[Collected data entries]
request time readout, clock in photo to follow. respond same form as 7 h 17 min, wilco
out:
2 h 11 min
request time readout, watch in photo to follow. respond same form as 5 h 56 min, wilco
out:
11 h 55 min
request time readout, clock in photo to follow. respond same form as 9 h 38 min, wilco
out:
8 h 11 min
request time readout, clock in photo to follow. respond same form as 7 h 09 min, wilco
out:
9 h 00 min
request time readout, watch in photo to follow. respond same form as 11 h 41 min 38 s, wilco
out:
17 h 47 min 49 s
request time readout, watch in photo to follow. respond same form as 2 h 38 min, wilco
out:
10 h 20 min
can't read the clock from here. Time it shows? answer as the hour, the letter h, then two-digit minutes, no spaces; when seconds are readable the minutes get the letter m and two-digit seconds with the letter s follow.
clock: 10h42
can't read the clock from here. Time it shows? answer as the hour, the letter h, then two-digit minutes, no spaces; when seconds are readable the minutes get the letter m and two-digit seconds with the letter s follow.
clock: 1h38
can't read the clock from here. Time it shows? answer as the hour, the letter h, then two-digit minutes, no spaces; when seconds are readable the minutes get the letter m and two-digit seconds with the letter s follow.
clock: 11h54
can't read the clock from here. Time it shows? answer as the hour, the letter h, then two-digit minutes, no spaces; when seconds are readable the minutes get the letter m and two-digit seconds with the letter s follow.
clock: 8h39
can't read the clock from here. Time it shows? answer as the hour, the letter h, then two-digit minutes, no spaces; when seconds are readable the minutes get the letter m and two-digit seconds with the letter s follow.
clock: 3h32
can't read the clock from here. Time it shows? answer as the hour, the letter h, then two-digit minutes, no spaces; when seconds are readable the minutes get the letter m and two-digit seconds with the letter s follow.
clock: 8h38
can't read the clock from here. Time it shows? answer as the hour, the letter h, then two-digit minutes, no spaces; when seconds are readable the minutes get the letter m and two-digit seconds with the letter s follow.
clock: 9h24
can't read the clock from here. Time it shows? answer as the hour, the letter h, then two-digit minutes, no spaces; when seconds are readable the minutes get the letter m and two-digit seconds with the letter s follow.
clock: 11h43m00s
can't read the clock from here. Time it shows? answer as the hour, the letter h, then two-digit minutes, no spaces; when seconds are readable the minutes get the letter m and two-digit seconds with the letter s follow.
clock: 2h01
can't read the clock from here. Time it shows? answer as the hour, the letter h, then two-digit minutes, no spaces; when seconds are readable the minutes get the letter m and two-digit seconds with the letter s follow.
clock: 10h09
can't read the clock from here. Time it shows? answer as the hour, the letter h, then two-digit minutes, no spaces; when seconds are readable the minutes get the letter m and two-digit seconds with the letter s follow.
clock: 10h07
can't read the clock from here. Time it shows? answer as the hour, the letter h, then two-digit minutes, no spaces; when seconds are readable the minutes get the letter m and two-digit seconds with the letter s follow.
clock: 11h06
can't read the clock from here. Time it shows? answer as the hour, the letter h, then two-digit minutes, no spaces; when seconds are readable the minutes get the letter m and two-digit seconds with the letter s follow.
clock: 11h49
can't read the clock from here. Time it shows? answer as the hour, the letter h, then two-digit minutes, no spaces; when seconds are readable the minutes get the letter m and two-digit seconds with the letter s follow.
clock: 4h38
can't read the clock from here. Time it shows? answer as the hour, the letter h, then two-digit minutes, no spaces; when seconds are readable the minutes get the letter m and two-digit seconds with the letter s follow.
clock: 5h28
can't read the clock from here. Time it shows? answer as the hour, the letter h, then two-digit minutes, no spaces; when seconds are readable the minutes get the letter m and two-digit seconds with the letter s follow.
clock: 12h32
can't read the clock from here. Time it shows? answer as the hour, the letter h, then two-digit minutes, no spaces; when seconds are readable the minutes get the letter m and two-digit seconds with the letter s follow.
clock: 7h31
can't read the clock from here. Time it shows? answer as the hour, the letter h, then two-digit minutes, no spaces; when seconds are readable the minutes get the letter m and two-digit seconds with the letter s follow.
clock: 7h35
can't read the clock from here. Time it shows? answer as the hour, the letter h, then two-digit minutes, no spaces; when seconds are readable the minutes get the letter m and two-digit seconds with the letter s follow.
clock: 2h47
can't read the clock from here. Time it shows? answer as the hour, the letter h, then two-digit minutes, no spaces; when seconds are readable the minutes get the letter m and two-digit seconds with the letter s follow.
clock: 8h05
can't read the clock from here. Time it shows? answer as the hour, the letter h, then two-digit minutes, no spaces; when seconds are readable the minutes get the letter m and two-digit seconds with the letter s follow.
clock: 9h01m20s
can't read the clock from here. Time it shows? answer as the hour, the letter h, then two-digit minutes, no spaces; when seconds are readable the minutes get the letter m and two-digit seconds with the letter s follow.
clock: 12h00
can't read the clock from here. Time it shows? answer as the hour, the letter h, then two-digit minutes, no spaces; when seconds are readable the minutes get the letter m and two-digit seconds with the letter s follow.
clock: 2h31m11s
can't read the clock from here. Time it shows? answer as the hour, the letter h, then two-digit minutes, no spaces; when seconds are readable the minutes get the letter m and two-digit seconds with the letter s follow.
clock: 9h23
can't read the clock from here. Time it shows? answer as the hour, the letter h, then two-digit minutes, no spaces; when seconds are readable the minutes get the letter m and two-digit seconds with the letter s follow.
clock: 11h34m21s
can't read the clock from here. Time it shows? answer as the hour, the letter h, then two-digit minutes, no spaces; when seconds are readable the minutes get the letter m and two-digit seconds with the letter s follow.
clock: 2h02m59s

> _Problem to work on_:
Write out all of the records again, switching each "readout" to "reading" and leaving everything else as it is.

> _Written answer_:
request time reading, clock in photo to follow. respond same form as 7 h 17 min, wilco
out:
2 h 11 min
request time reading, watch in photo to follow. respond same form as 5 h 56 min, wilco
out:
11 h 55 min
request time reading, clock in photo to follow. respond same form as 9 h 38 min, wilco
out:
8 h 11 min
request time reading, clock in photo to follow. respond same form as 7 h 09 min, wilco
out:
9 h 00 min
request time reading, watch in photo to follow. respond same form as 11 h 41 min 38 s, wilco
out:
17 h 47 min 49 s
request time reading, watch in photo to follow. respond same form as 2 h 38 min, wilco
out:
10 h 20 min
can't read the clock from here. Time it shows? answer as the hour, the letter h, then two-digit minutes, no spaces; when seconds are readable the minutes get the letter m and two-digit seconds with the letter s follow.
clock: 10h42
can't read the clock from here. Time it shows? answer as the hour, the letter h, then two-digit minutes, no spaces; when seconds are readable the minutes get the letter m and two-digit seconds with the letter s follow.
clock: 1h38
can't read the clock from here. Time it shows? answer as the hour, the letter h, then two-digit minutes, no spaces; when seconds are readable the minutes get the letter m and two-digit seconds with the letter s follow.
clock: 11h54
can't read the clock from here. Time it shows? answer as the hour, the letter h, then two-digit minutes, no spaces; when seconds are readable the minutes get the letter m and two-digit seconds with the letter s follow.
clock: 8h39
can't read the clock from here. Time it shows? answer as the hour, the letter h, then two-digit minutes, no spaces; when seconds are readable the minutes get the letter m and two-digit seconds with the letter s follow.
clock: 3h32
can't read the clock from here. Time it shows? answer as the hour, the letter h, then two-digit minutes, no spaces; when seconds are readable the minutes get the letter m and two-digit seconds with the letter s follow.
clock: 8h38
can't read the clock from here. Time it shows? answer as the hour, the letter h, then two-digit minutes, no spaces; when seconds are readable the minutes get the letter m and two-digit seconds with the letter s follow.
clock: 9h24
can't read the clock from here. Time it shows? answer as the hour, the letter h, then two-digit minutes, no spaces; when seconds are readable the minutes get the letter m and two-digit seconds with the letter s follow.
clock: 11h43m00s
can't read the clock from here. Time it shows? answer as the hour, the letter h, then two-digit minutes, no spaces; when seconds are readable the minutes get the letter m and two-digit seconds with the letter s follow.
clock: 2h01
can't read the clock from here. Time it shows? answer as the hour, the letter h, then two-digit minutes, no spaces; when seconds are readable the minutes get the letter m and two-digit seconds with the letter s follow.
clock: 10h09
can't read the clock from here. Time it shows? answer as the hour, the letter h, then two-digit minutes, no spaces; when seconds are readable the minutes get the letter m and two-digit seconds with the letter s follow.
clock: 10h07
can't read the clock from here. Time it shows? answer as the hour, the letter h, then two-digit minutes, no spaces; when seconds are readable the minutes get the letter m and two-digit seconds with the letter s follow.
clock: 11h06
can't read the clock from here. Time it shows? answer as the hour, the letter h, then two-digit minutes, no spaces; when seconds are readable the minutes get the letter m and two-digit seconds with the letter s follow.
clock: 11h49
can't read the clock from here. Time it shows? answer as the hour, the letter h, then two-digit minutes, no spaces; when seconds are readable the minutes get the letter m and two-digit seconds with the letter s follow.
clock: 4h38
can't read the clock from here. Time it shows? answer as the hour, the letter h, then two-digit minutes, no spaces; when seconds are readable the minutes get the letter m and two-digit seconds with the letter s follow.
clock: 5h28
can't read the clock from here. Time it shows? answer as the hour, the letter h, then two-digit minutes, no spaces; when seconds are readable the minutes get the letter m and two-digit seconds with the letter s follow.
clock: 12h32
can't read the clock from here. Time it shows? answer as the hour, the letter h, then two-digit minutes, no spaces; when seconds are readable the minutes get the letter m and two-digit seconds with the letter s follow.
clock: 7h31
can't read the clock from here. Time it shows? answer as the hour, the letter h, then two-digit minutes, no spaces; when seconds are readable the minutes get the letter m and two-digit seconds with the letter s follow.
clock: 7h35
can't read the clock from here. Time it shows? answer as the hour, the letter h, then two-digit minutes, no spaces; when seconds are readable the minutes get the letter m and two-digit seconds with the letter s follow.
clock: 2h47
can't read the clock from here. Time it shows? answer as the hour, the letter h, then two-digit minutes, no spaces; when seconds are readable the minutes get the letter m and two-digit seconds with the letter s follow.
clock: 8h05
can't read the clock from here. Time it shows? answer as the hour, the letter h, then two-digit minutes, no spaces; when seconds are readable the minutes get the letter m and two-digit seconds with the letter s follow.
clock: 9h01m20s
can't read the clock from here. Time it shows? answer as the hour, the letter h, then two-digit minutes, no spaces; when seconds are readable the minutes get the letter m and two-digit seconds with the letter s follow.
clock: 12h00
can't read the clock from here. Time it shows? answer as the hour, the letter h, then two-digit minutes, no spaces; when seconds are readable the minutes get the letter m and two-digit seconds with the letter s follow.
clock: 2h31m11s
can't read the clock from here. Time it shows? answer as the hour, the letter h, then two-digit minutes, no spaces; when seconds are readable the minutes get the letter m and two-digit seconds with the letter s follow.
clock: 9h23
can't read the clock from here. Time it shows? answer as the hour, the letter h, then two-digit minutes, no spaces; when seconds are readable the minutes get the letter m and two-digit seconds with the letter s follow.
clock: 11h34m21s
can't read the clock from here. Time it shows? answer as the hour, the letter h, then two-digit minutes, no spaces; when seconds are readable the minutes get the letter m and two-digit seconds with the letter s follow.
clock: 2h02m59s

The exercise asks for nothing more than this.